Supplied text: Begin


  • Jeff (Wed, September 13th, 2006, 1:23pm UTC)
    I didn't notice that, KenC. But it still makes me think that the must have data on what album covers have been downloaded by people in general, just statistically. I believe they wouldn't keep or correlate my iTunes data per se, but it seems very valuable to have the statistical info on this. (It's just sitting in their log files.) I'm not being paranoid, I don't think, just being pragmatic about data mining. Like when search engines say they don't store your search results (if not logged in), but they certainly collect statistical info on what people search on.

    Again, it may be that they just don't collect this statistical info at all. It'd just be surprising to me. If nothing else, you'd think it'd be worth something to sell the info back to record companies.

  • Fishcough (Fri, September 15th, 2006, 10:06am UTC)

Supplied text: End
Listed entries: Begin

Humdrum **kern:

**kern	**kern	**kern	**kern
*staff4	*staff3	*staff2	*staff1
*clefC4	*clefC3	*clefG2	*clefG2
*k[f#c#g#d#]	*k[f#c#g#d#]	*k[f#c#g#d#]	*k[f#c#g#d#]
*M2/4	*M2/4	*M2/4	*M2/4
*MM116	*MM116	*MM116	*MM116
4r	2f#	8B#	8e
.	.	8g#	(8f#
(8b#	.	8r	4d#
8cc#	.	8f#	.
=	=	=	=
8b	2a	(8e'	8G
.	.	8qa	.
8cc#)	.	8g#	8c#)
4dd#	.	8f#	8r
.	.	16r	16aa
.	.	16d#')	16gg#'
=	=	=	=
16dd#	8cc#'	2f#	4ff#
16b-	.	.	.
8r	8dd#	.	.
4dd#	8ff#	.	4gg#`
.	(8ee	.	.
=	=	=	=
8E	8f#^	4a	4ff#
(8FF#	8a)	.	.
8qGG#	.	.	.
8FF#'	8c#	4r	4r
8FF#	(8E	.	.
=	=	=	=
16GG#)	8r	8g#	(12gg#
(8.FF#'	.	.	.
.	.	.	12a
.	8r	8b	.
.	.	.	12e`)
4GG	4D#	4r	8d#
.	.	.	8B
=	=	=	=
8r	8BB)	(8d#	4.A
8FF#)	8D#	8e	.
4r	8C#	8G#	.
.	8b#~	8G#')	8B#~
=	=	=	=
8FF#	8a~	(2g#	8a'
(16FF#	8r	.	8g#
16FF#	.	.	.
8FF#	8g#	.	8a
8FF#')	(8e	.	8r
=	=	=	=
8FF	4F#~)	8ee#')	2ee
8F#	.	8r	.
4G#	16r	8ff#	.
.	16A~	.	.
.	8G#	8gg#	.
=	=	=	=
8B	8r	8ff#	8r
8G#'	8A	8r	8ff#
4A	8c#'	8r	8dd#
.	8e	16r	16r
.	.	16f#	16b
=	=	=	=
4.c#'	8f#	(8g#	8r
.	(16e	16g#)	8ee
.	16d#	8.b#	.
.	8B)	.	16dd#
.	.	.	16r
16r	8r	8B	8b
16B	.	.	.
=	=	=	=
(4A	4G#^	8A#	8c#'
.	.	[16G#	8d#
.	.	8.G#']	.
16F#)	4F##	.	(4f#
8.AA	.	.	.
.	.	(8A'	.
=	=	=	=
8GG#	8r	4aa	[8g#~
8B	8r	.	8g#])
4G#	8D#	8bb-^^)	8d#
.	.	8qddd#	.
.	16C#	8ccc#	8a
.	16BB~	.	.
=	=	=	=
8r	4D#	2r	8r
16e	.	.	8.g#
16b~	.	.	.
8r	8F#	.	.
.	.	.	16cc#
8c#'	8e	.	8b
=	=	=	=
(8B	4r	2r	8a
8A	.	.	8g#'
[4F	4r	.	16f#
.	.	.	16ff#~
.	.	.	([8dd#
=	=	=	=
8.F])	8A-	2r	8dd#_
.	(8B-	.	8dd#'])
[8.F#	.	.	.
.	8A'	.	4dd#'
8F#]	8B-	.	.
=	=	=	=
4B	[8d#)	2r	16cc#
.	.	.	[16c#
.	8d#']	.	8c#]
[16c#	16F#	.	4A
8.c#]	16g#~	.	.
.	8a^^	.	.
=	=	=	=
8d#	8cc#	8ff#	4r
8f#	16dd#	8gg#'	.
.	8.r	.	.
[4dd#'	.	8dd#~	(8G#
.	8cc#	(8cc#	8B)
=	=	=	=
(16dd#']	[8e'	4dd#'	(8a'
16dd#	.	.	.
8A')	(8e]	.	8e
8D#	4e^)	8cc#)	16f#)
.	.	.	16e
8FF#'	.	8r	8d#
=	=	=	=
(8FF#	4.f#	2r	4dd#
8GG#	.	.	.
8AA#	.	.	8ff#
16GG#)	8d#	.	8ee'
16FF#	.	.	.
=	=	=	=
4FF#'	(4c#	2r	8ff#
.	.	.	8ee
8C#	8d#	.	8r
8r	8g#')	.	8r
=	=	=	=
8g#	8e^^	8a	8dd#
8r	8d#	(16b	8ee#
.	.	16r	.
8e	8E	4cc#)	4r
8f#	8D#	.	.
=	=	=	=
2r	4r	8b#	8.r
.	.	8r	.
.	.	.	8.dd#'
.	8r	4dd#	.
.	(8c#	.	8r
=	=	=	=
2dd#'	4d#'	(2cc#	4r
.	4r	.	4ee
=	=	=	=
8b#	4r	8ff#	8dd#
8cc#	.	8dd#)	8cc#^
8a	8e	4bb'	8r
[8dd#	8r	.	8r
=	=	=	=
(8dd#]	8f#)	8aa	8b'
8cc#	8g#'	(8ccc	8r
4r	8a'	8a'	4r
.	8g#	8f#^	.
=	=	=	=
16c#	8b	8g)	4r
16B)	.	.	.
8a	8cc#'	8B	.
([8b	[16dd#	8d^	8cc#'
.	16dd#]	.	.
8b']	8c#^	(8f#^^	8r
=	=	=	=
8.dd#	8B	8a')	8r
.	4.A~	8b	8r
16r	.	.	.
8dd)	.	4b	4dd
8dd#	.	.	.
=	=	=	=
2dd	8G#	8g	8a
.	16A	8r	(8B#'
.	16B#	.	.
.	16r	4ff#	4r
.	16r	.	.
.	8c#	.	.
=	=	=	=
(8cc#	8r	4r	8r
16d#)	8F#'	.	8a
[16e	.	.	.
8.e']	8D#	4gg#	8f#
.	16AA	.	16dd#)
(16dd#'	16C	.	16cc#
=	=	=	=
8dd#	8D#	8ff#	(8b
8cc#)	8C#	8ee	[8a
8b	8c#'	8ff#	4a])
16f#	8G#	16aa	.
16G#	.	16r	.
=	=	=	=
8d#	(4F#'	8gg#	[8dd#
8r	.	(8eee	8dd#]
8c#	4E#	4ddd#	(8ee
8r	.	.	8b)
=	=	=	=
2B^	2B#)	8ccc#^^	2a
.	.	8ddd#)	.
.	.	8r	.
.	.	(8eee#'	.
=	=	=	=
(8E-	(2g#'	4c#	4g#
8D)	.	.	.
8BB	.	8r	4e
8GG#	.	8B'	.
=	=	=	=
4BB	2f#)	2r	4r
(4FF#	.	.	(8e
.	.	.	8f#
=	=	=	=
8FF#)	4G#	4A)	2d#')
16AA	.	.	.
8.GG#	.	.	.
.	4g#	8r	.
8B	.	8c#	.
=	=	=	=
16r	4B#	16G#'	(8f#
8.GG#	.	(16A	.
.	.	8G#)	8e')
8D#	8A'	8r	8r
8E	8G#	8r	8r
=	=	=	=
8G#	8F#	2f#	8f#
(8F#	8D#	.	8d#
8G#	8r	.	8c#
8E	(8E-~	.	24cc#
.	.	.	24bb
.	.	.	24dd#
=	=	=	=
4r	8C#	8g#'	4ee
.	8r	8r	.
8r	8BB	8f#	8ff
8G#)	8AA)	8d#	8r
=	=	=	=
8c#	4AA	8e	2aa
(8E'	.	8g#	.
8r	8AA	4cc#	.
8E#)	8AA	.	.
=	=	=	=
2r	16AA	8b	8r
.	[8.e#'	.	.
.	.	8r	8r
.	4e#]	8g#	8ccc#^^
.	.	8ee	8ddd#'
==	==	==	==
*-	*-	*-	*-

Listed entries: End

◆ **Exercise directions**: In the comment thread, to whom does Jeff suggest the statistical info could be sold?

◆ **Response below**: Record companies.